Majority of Americans, Evangelicals Disapprove of Obama & Congressional Leaders
In Washington, cherry blossoms are in bloom. Love for political leaders, however, is not. A majority of Americans do not approve of how President Obama is handling critical issues such as the situation in Libya or the deficit, according to the April political poll by the Pew Research Center for the People and the Press. The poll suggests that Americans also are pleased with leaders in Congress.
While Obama's overall approval rating was 47 percent, approval of his handling of the deficit was only 33 percent. He fared better for his handling of the situation in Libya, with 41 percent approving. Support was, not surprisingly, highest among Democrats, over 60 percent of whom gave Obama thumbs up on both issues. Republicans were not impressed, with less than one-in-ten approving of his handling of the deficit.
Evangelicals were similarly disapproving of Obama. Only 13 percent approved of his handling of the deficit; 25 percent approved of his job on Libya. This was lower than approval ratings for other religious groups, though mainline Protestants and Catholics showed a similar pattern of having higher approval for Libya than the deficit. Black Protestants and those who are not affiliated with a religious tradition showed the same level of support for Obama's handling of both issues.

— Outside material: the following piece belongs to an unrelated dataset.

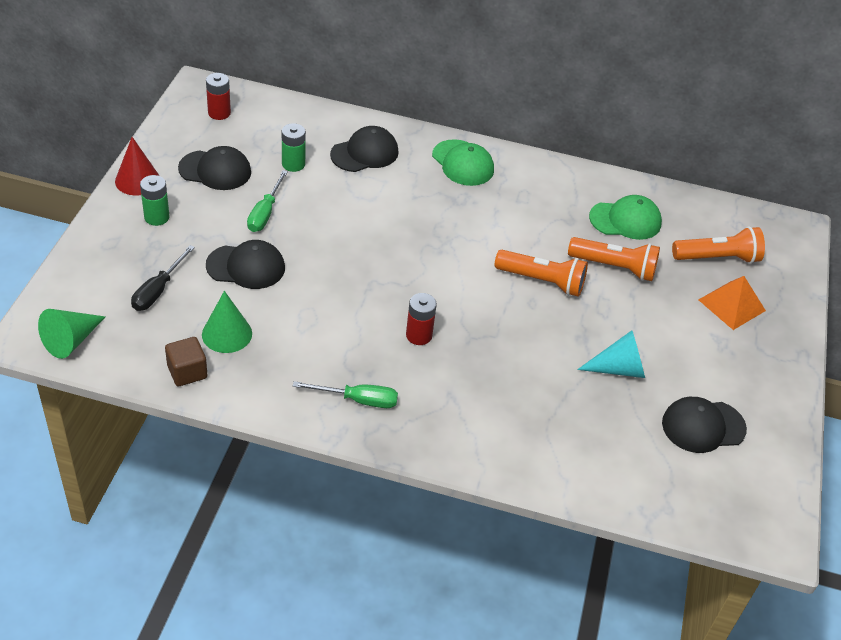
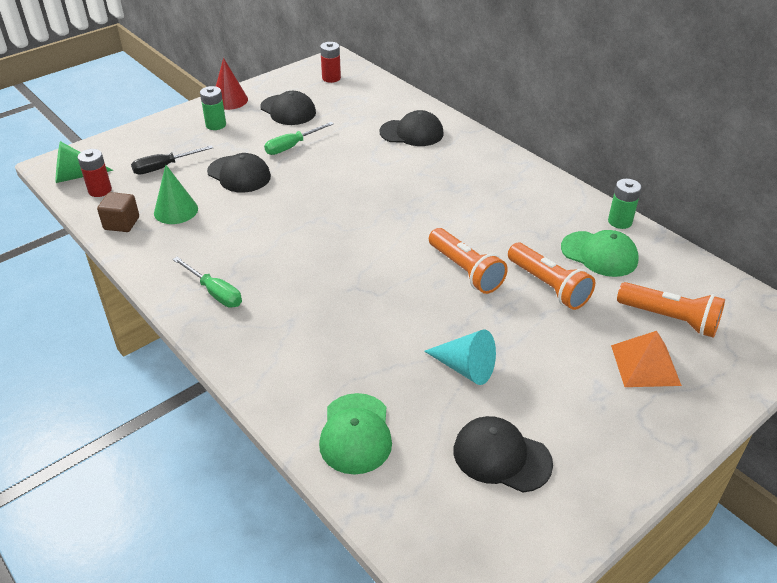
camera: 40 degrees right, 5 degrees down
(293, 164) = (348, 123): green battery -> green battery (620, 221)
(419, 335) = (314, 268): red battery -> red battery (100, 190)
(463, 163) = (487, 164): green cap -> green cap (356, 433)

But if GOP leaders expected evangelicals to approve of Republican leaders in Congress, they were disappointed. Overall, the public does not look kindly on Congress. Roughly a third approved of Republican leaders in Congress. The same proportion approved of Democratic leaders.
As with Obama's approval rating, there is a partisan split, but not as much of a religious one. Republicans approved of GOP leaders (60 percent) but not Democratic leaders (10 percent). Democrats were the opposite with 59 percent approval for their party's leadership and 15 percent approval for the Republicans.
Evangelicals were the most approving of religious groups of the Republican leadership, but a majority disapproved of the GOP and only 43 percent approved. Mainline Protestants and Catholics disapproved of both parties, and only a third of each tradition approving of each party's leadership. Black Protestants and those unaffiliated with a religious tradition had higher approval of Democrats than Republicans in Congress.
It is unclear from the poll whether the lack of support among evangelicals reflects a low view of Republican leaders per se. While evangelical approval of GOP leaders was not as lopsided as the approval among the rank-and-file Republicans, evangelicals were the only religious group to have a higher approval rating for Republican leaders than Democratic leaders.
Editors Note: The Public Religion Research Institute provided Christianity Today with a religious breakdown of questions from the poll. However, CT is responsible for all analysis and interpretation of the results. Around one-fifth of Americans are identified as white evangelicals in the poll. The margin of error for subsamples is larger than for the poll as a whole. The results are descriptive; religious differences could be due to partisanship, ideology, income, or other factors.